Australian Border Force received a phone call from a worried NSW Port Authority prior to the ill-fated Ruby Princess docking in Sydney and disembarking thousands of passengers despite awaiting coronavirus test results.
The state’s port authority contacted the ABF hours before the vessel was due to arrive into Sydney Harbour on March 19 and said it had “concern in relation to the health of the passengers”.
Yet following enquiries from an ABF officer, the NSW Port Authority was advised the vessel had been cleared by NSW Health, the ABF said in a statement on Wednesday.
The concern from the harbourmaster was so severe, they were willing to stop the cruise ship at Sydney Harbour’s Bradley Head, roughly four kilometres from the cruise terminal in Circular Quay, The Sydney Morning Herald reported.
The saga has developed into an ugly back-and-forth between the ABF and state government officials, attempting to shift the blame for the colossal oversight that allowed hundreds of passengers who later tested positive for coronavirus off the ship.
There are 15 deaths from coronavirus linked to the vessel.
According to the Sydney Morning Herald, NSW Premier Gladys Berejiklian told her MPs recently that NSW Health or the state government were not responsible and that the ABF had wrongly told NSW Health the ship was deemed “low-risk” prior to docking.
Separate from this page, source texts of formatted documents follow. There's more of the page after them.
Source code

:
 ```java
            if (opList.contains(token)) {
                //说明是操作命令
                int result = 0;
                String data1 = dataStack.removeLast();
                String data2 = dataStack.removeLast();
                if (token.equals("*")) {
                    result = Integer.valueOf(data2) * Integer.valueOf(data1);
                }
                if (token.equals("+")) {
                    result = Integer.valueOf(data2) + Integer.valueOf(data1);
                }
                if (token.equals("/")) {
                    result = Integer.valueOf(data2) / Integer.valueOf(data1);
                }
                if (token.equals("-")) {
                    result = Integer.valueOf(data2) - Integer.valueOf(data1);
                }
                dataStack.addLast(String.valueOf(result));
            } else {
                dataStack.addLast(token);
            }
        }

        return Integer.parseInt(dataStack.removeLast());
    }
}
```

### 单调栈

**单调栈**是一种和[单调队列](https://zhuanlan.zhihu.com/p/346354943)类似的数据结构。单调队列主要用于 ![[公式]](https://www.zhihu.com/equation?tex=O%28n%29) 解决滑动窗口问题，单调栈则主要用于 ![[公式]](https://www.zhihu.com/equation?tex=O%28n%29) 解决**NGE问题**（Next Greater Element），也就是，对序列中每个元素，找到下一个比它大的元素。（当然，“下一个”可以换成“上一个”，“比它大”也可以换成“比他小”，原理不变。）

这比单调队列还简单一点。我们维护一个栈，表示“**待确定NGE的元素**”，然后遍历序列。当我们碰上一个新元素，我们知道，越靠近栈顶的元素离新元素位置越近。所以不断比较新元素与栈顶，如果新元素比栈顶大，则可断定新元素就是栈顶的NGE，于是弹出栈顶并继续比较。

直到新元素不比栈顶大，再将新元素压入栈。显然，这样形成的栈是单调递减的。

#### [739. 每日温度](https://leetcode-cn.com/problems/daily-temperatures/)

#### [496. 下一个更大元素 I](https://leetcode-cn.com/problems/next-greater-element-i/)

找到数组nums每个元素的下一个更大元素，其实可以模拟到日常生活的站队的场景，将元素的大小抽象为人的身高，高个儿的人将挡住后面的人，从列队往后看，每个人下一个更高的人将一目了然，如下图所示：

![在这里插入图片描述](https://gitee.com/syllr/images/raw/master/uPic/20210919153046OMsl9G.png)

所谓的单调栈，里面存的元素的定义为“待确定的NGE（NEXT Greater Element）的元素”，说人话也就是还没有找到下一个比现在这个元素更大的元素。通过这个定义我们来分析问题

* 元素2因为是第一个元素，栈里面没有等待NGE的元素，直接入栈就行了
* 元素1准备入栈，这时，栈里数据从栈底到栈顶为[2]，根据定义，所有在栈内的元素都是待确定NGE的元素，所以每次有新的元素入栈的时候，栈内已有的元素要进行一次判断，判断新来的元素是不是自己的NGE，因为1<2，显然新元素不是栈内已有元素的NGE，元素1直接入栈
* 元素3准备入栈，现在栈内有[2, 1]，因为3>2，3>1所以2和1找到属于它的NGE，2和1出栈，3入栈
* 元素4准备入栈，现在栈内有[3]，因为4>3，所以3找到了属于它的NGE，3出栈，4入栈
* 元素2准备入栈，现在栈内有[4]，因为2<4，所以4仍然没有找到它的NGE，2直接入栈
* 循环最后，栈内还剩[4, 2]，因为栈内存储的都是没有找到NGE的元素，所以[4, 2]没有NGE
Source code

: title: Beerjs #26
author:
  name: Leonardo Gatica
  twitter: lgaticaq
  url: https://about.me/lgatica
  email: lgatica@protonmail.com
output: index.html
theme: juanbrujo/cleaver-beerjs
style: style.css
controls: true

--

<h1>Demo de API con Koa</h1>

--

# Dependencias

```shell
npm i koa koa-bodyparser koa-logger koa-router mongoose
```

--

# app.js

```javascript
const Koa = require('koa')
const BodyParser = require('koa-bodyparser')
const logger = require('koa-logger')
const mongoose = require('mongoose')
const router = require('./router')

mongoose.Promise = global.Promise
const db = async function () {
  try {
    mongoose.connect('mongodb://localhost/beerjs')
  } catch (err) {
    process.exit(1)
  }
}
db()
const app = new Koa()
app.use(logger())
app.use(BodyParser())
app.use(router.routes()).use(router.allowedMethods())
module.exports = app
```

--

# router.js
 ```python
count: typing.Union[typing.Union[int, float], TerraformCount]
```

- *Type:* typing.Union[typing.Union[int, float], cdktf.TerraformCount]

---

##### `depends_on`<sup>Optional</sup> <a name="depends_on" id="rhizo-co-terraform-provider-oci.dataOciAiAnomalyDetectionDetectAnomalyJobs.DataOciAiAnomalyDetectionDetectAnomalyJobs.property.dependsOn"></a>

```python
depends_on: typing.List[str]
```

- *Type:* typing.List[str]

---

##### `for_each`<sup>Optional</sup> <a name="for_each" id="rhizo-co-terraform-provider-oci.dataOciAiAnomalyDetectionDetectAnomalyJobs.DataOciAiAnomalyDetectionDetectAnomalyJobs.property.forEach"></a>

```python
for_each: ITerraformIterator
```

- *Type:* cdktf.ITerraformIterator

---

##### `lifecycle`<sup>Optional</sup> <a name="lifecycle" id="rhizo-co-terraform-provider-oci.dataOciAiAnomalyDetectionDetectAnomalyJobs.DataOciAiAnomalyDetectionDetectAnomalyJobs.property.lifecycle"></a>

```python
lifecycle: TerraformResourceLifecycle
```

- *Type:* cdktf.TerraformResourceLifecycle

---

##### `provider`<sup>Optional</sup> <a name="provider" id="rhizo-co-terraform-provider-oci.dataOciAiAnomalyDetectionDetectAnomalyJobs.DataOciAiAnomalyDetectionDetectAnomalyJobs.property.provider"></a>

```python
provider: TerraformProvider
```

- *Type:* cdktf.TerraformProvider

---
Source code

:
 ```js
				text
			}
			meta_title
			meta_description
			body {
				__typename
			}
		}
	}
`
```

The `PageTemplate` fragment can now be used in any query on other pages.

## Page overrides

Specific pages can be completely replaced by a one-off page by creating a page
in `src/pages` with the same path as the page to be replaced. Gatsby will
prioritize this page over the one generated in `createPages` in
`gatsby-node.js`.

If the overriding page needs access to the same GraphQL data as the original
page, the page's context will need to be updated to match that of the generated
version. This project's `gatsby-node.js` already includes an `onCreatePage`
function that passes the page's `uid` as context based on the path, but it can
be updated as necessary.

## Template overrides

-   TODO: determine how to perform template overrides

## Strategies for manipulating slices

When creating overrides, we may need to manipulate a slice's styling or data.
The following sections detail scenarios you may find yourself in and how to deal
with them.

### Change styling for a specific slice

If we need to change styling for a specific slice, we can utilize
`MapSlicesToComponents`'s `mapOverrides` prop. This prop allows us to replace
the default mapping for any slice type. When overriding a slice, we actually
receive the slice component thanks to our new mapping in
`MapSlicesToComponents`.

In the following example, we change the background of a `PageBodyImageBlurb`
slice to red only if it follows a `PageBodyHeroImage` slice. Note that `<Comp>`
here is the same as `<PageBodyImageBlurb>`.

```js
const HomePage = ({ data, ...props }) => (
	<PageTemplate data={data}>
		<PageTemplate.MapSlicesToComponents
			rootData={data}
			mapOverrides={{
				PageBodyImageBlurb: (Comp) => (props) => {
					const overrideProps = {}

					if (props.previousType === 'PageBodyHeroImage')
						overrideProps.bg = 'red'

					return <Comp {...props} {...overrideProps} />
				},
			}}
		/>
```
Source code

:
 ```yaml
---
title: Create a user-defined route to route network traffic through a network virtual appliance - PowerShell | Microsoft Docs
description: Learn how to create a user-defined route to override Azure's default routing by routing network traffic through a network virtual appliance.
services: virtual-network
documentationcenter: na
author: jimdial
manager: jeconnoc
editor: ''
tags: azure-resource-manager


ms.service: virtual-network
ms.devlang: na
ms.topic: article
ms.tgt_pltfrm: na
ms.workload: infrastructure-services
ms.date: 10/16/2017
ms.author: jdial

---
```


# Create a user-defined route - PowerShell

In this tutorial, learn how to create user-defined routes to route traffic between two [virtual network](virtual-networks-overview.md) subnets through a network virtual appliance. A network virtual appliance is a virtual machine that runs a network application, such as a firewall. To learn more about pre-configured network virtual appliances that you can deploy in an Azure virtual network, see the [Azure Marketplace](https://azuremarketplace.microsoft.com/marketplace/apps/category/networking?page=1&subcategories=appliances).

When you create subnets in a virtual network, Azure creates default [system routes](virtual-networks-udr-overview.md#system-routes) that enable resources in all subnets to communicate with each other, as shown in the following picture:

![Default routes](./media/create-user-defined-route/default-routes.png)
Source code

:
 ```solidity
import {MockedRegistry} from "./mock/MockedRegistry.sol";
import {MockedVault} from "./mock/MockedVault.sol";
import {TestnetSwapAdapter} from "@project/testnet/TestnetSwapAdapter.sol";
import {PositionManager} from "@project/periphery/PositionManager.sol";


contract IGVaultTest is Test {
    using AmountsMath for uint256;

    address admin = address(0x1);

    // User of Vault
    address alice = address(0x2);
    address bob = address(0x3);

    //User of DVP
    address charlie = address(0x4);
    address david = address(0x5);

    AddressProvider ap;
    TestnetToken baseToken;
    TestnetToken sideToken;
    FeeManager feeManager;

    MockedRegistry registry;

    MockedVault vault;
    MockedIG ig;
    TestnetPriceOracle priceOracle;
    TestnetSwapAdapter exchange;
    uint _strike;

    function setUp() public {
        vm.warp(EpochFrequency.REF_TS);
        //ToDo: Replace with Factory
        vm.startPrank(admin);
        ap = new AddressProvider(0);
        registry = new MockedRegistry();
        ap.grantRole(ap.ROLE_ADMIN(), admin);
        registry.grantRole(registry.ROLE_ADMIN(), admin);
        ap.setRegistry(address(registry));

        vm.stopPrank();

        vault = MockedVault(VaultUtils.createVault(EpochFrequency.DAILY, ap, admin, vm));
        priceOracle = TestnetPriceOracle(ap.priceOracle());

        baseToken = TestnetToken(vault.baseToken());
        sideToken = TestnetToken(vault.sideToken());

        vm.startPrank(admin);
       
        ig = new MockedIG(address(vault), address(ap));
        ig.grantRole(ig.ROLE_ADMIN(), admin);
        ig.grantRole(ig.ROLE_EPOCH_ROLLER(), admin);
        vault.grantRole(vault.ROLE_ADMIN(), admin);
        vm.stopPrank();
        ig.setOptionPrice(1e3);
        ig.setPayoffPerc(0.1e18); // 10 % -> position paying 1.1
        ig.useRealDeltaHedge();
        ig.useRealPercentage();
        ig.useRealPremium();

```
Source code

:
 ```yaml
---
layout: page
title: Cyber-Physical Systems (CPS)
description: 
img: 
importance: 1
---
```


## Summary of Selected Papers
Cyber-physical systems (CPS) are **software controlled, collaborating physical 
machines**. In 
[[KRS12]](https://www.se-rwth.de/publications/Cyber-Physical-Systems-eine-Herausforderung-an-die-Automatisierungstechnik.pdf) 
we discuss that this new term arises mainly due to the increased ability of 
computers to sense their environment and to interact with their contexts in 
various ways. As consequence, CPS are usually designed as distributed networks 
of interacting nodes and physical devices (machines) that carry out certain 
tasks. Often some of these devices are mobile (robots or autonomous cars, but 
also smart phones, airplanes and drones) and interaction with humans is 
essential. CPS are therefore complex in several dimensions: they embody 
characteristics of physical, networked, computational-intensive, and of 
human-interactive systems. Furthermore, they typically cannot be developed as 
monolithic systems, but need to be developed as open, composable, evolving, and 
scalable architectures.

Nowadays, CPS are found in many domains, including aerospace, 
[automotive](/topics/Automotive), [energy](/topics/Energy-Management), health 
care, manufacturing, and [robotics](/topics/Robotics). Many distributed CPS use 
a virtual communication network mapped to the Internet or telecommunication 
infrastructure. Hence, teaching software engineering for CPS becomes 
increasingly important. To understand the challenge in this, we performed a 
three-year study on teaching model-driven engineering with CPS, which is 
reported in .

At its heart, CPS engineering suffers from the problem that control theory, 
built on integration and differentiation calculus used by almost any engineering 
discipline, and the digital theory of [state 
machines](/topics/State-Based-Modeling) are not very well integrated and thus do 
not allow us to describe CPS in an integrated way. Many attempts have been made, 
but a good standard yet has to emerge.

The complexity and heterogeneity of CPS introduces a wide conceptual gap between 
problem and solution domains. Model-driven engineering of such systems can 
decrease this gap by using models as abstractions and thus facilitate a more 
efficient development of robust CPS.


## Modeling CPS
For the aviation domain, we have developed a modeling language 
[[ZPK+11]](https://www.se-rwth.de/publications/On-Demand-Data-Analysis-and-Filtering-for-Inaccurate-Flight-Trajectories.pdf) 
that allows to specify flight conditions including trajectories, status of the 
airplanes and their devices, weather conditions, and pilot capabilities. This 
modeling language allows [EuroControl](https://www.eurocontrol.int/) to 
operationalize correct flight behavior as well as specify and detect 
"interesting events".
Border Force Commissioner Michael Outram stressed however days after the incident that NSW Health failed by not conducting tests on the vessel before awaiting results.
In Wednesday’s statement, the ABF said it “did not seek to shape or influence any view or decision by the NSW Port Authority”.
“This is not the ABF’s role,” the statement said.
As previously stressed by Mr Outram as the ABF’s only role in the matter, the statement went on to say the ABF “completed its immigration and customs clearance functions”.
The statement finished by indicating the only role the ABF played was confirming during the federal government’s 30-day ban on cruise ships that those vessels already at sea had been given provision by the government to continue their journey back to Australia.
Detectives raid coronavirus-hit vessel
The ABF’s statement comes as NSW detectives raided the Ruby Princess cruise ship to seize evidence and question crew members about the docking and disembarkation of passengers.
NSW detectives wearing personal protective equipment boarded the vessel at Port Kembla on Wednesday night to gather evidence about how hundreds of passengers aboard were allowed to leave the ship on March 19.
"Strike Force Bast investigators are conducting inquiries on-board the Ruby Princess this evening," NSW Police said in a statement.
"The operation is being conducted under the strictest health and workplace safety guidelines."
In coming days police will interview other high-priority witnesses about the scandal, while the vessel is expected to remain at Port Kembla for 10 days with 1040 crew members undergoing medical assessments.
About 200 crew have shown symptoms of coronavirus, while 18 crew have so far tested positive.